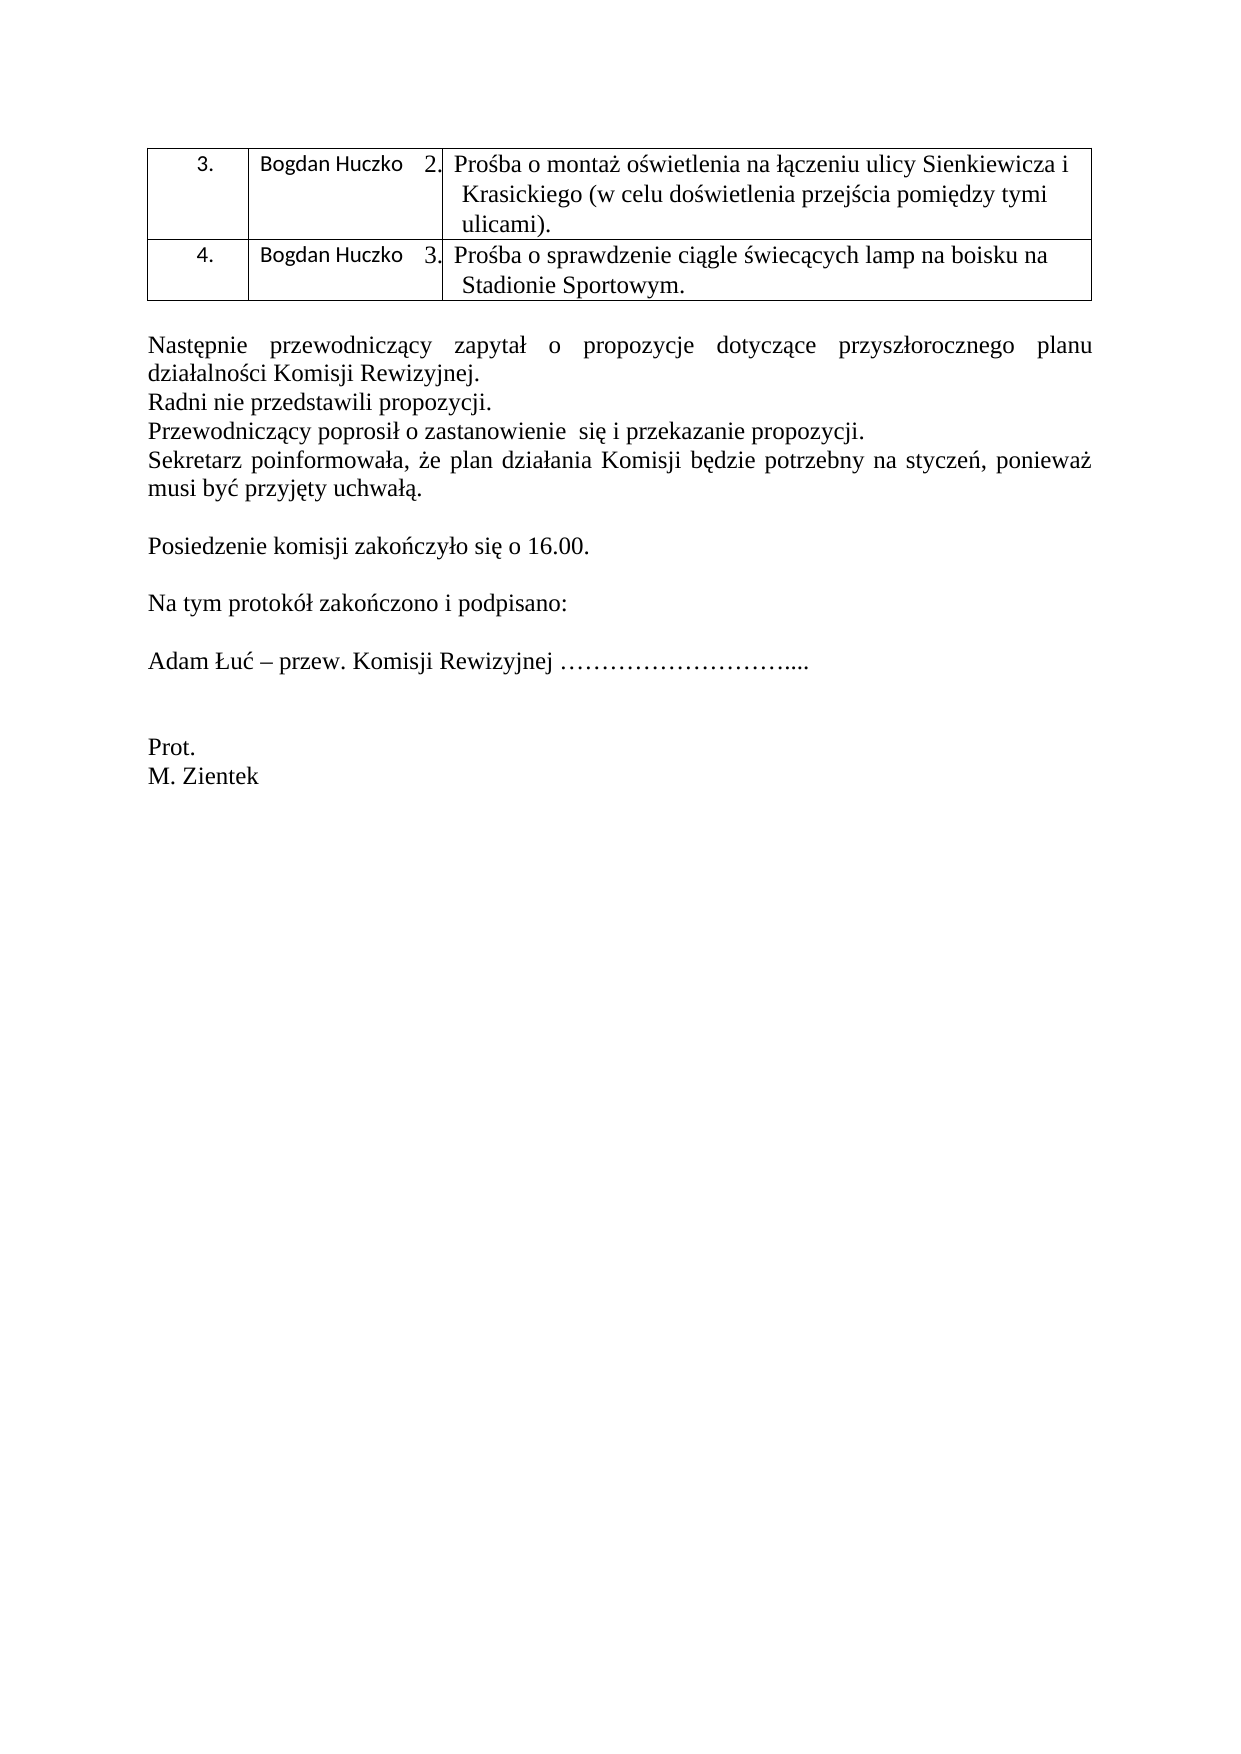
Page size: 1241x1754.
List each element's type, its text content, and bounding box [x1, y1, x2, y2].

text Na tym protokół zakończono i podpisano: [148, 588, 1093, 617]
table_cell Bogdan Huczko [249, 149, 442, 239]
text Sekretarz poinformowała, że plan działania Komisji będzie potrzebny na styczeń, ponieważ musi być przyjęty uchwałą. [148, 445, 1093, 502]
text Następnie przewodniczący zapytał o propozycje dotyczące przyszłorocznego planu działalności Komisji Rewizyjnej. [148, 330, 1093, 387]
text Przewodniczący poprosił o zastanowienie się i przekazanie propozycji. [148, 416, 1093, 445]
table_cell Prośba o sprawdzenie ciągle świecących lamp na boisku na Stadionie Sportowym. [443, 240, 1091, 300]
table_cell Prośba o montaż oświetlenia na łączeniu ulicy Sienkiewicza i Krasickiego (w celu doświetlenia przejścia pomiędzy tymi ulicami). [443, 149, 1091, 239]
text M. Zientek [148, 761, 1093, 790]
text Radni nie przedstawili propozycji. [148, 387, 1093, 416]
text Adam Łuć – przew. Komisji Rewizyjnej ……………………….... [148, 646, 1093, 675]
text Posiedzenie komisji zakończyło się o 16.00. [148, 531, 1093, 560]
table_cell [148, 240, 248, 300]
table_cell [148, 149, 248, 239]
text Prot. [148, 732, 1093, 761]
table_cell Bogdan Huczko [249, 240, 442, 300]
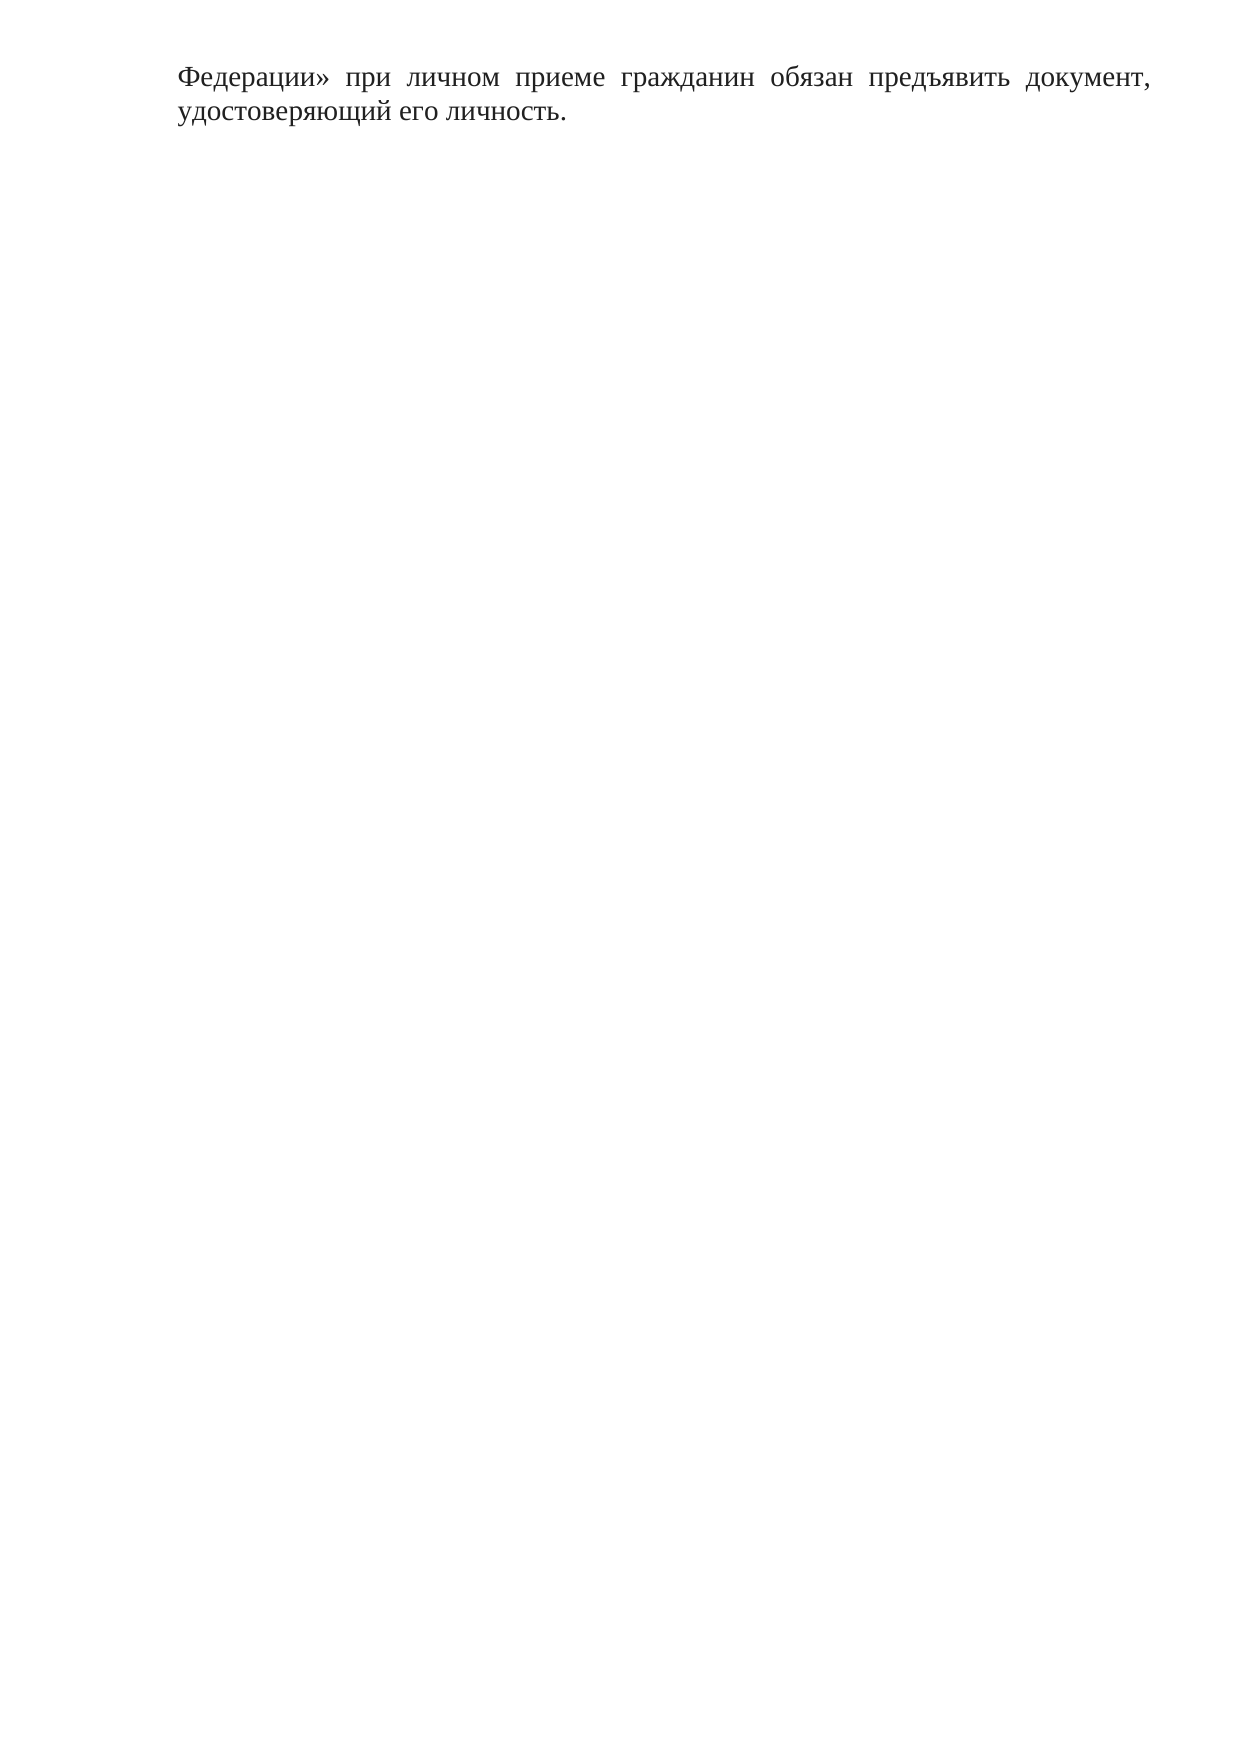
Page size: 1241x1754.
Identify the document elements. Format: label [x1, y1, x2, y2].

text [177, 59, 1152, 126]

Task instructions:
Transcribe the listing exactly; omit all images.

Exercise output:
Page size: 1241x1754.
List each element's type, its text content, and bounding box [x1, y1, x2, y2].

text Na tym protokół zakończono i podpisano: [148, 588, 1093, 617]
table_cell Bogdan Huczko [249, 149, 442, 239]
text Sekretarz poinformowała, że plan działania Komisji będzie potrzebny na styczeń, ponieważ musi być przyjęty uchwałą. [148, 445, 1093, 502]
text Następnie przewodniczący zapytał o propozycje dotyczące przyszłorocznego planu działalności Komisji Rewizyjnej. [148, 330, 1093, 387]
text Przewodniczący poprosił o zastanowienie się i przekazanie propozycji. [148, 416, 1093, 445]
table_cell Prośba o sprawdzenie ciągle świecących lamp na boisku na Stadionie Sportowym. [443, 240, 1091, 300]
table_cell Prośba o montaż oświetlenia na łączeniu ulicy Sienkiewicza i Krasickiego (w celu doświetlenia przejścia pomiędzy tymi ulicami). [443, 149, 1091, 239]
text M. Zientek [148, 761, 1093, 790]
text Radni nie przedstawili propozycji. [148, 387, 1093, 416]
text Adam Łuć – przew. Komisji Rewizyjnej ……………………….... [148, 646, 1093, 675]
text Posiedzenie komisji zakończyło się o 16.00. [148, 531, 1093, 560]
table_cell [148, 240, 248, 300]
table_cell [148, 149, 248, 239]
text Prot. [148, 732, 1093, 761]
table_cell Bogdan Huczko [249, 240, 442, 300]
Page size: 1241x1754.
Identify the document elements. Format: label [x1, y1, x2, y2].

text [177, 59, 1152, 126]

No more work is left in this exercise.